Text:
- - - - - - -

Siobhan Stagg sings French songs in an Adelaide Festival recital

Reading Time: 4 minutes

Siobhan Stagg is a highly regarded soprano who will perform French songs as part of a recial at Adelaide Festival. We had a chat to Siobhan Stagg about the composers whose songs she will sing as well as singing generally.

Siobhan Stagg
Image: Todd Rosenberg

 

On 7 March 2020 as part of the Adelaide Festival, you will be singing four love songs by three French composers, namely: 

 

  • Poulenc: Fiançailles pour rire, 
  • Messiaen: Poèmes pour Mi,
  • Debussy: Ariettes oubliées, and
  • Poulenc: Les chemins de l’amour.

 

Of these songs which is your favourite and why?

These are actually larger song cycles, ie. sets of songs grouped by the specific composers. Altogether it’s around 22 individual songs. I love all of them but would probably cite the Debussy Ariettes Oubliées as my favourites, simply because I’ve been singing them the longest; they’ve travelled with me from my student days and in various different incarnations. I recently recorded them on CD with the Noga String Quartet, and performed a version with full orchestra in Lyon, arranged by the composer Brett Dean. It’ll be nice to come back to them in their original form with piano for this recital at the Adelaide Festival.

- - - - - - -

Information provided:
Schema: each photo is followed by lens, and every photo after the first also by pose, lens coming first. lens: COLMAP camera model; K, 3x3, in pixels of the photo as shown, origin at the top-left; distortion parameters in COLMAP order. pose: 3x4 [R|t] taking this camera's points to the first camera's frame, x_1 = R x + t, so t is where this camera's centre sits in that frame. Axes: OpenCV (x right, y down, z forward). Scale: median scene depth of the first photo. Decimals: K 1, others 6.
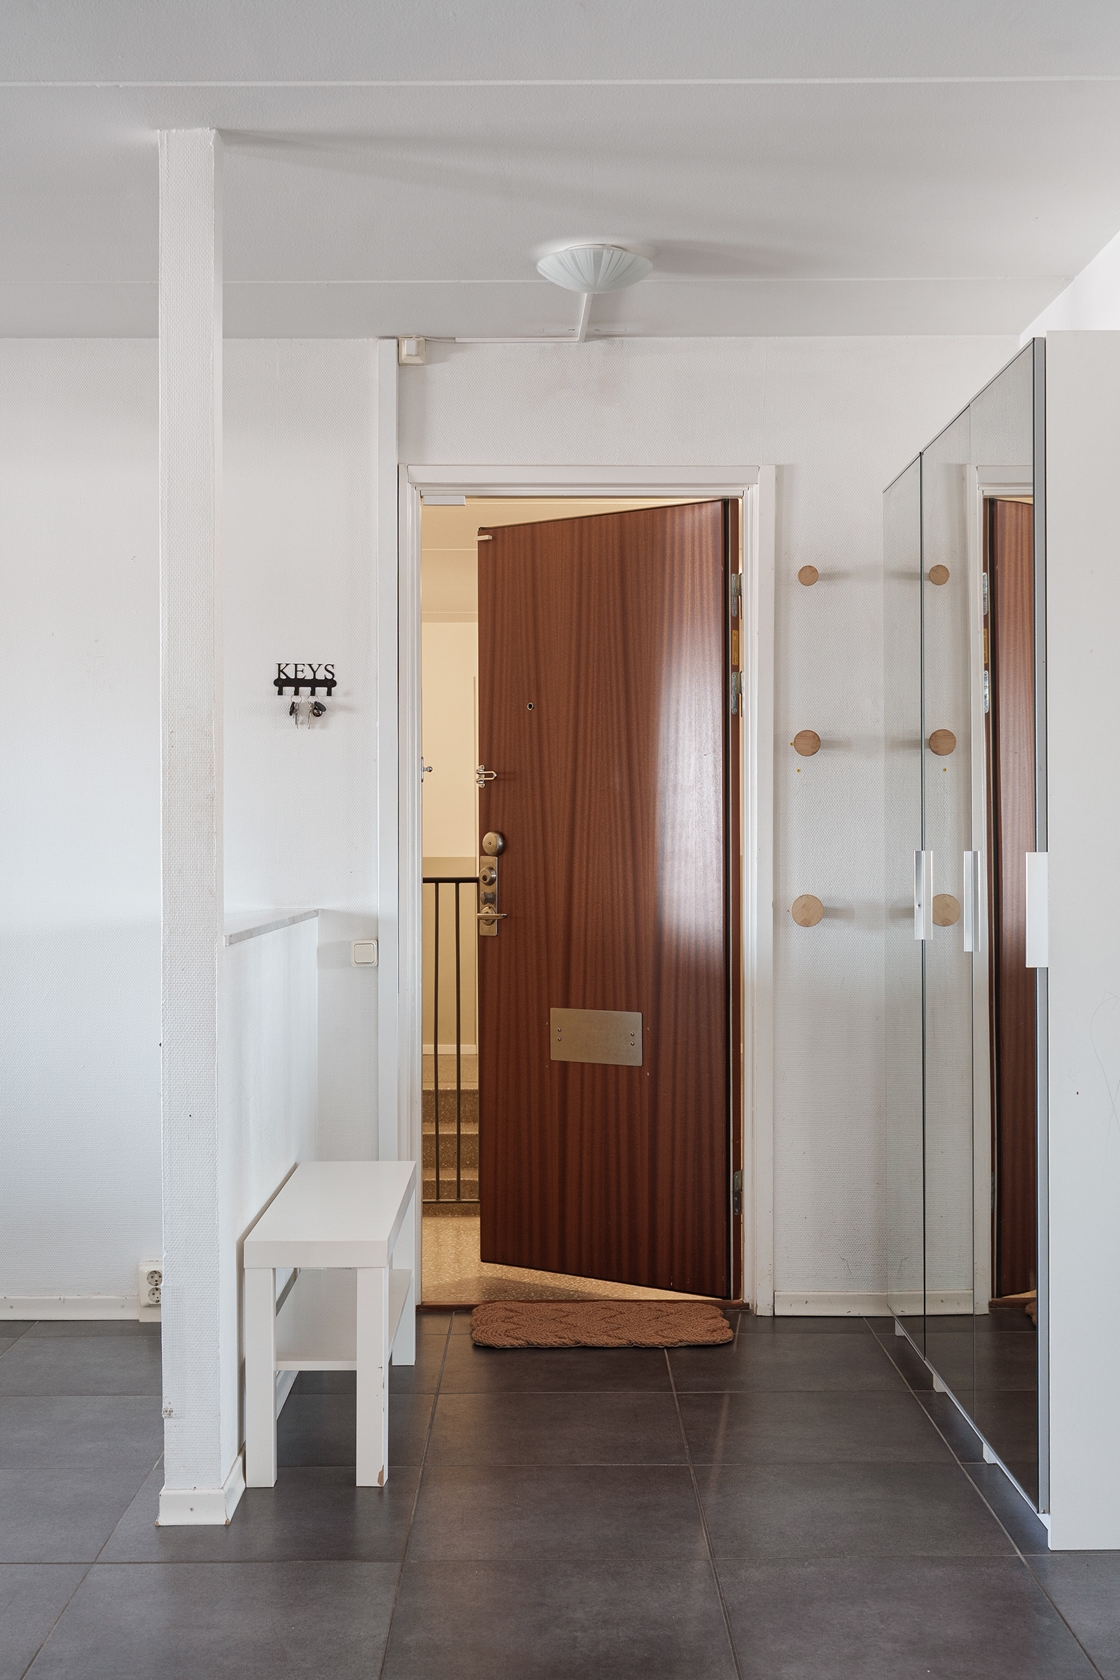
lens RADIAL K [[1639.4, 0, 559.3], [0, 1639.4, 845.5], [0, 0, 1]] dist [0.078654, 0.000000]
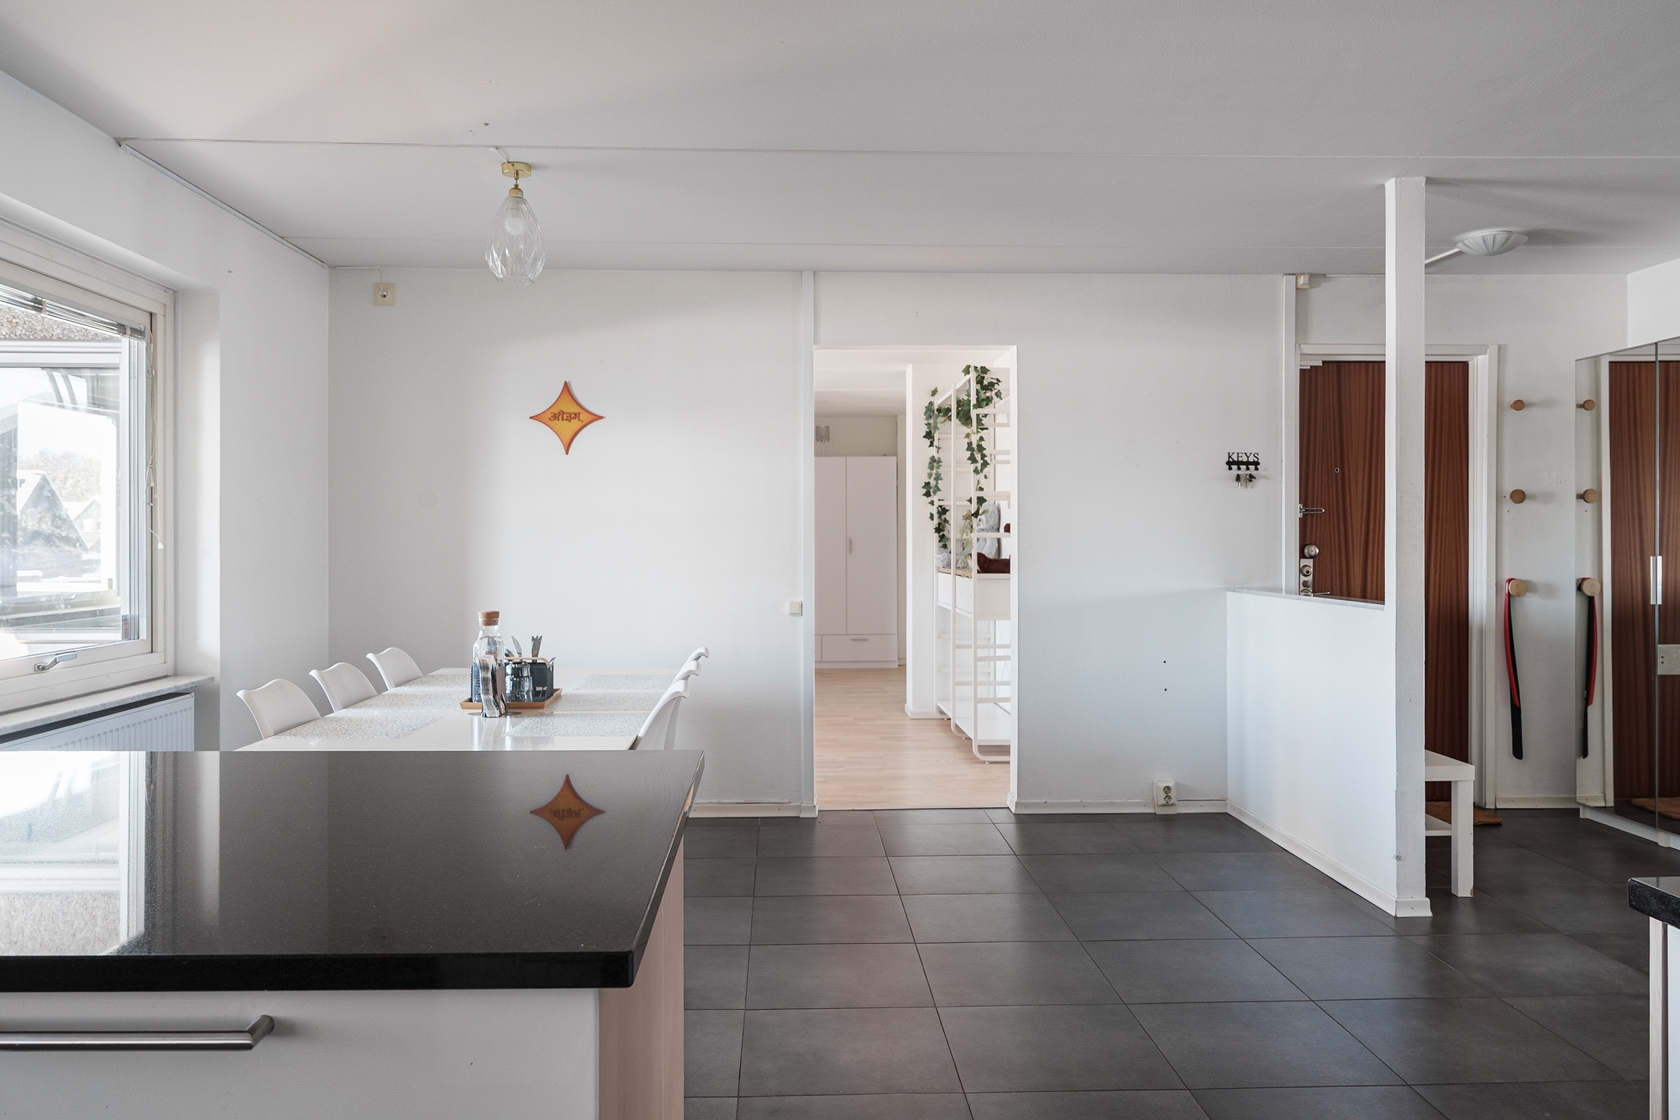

- - - - - - -

Exercise instructions:
1 – In the Siobhan Stagg interview, what string quartet did she record the Debussy songs with on CD?
2 – Transcribe the Siobhan Stagg interview, starting with "Reading Time: 4" and going on through "as singing generally.".
3 – Write the next part of the Siobhan Stagg interview, picking up after its last sentence.
The material has no connection to the Siobhan Stagg interview.

Answers by task:
1 – The Noga String Quartet.

2 –
Reading Time: 4 minutes

Siobhan Stagg is a highly regarded soprano who will perform French songs as part of a recial at Adelaide Festival. We had a chat to Siobhan Stagg about the composers whose songs she will sing as well as singing generally.

3 –
 

How do these songs differ from each other?

They are very different in mood and style. Poulenc’s Fiançailles pour rire comprises six quirky, humorous or touching descriptions of love in all its forms. Poèmes pour Mi is a set of songs which Olivier Messiaen wrote for his first wife, four years into their marriage. Her pet name was ‘Mi’. They are an affirmation of marital and religious devotion, and quite musically challenging and thus less often performed. I’ve been singing Debussy’s Ariettes Oubliées for over ten years now; they are an example of masterful word-painting. The Poulenc Chemins de l’amour is a lovely party piece to end – it’s a waltz with slightly melancholy lyrics about lost love, and  is sure to send everyone out humming. 

 

What are the challenges in singing in a language which is not your mother tongue?

Thankfully I’ve always loved studying foreign languages; it’s part and parcel of being a classical singer. French is my favourite language to sing; the nasal vowels lend themselves nicely to healthy vocal resonance. The challenges are that you have to invest many hours getting to know the text, and when it’s a complex poem by someone like Paul Verlaine, you have to not only translate the words and pronounce them authentically, but dig deep to discover the true meaning behind each phrase. By the time you perform the songs, you want it to feel like second nature, and be thinking the words as if they are your own thoughts.  

 

Where did your love of singing come from and what drew you towards the classical music and opera world?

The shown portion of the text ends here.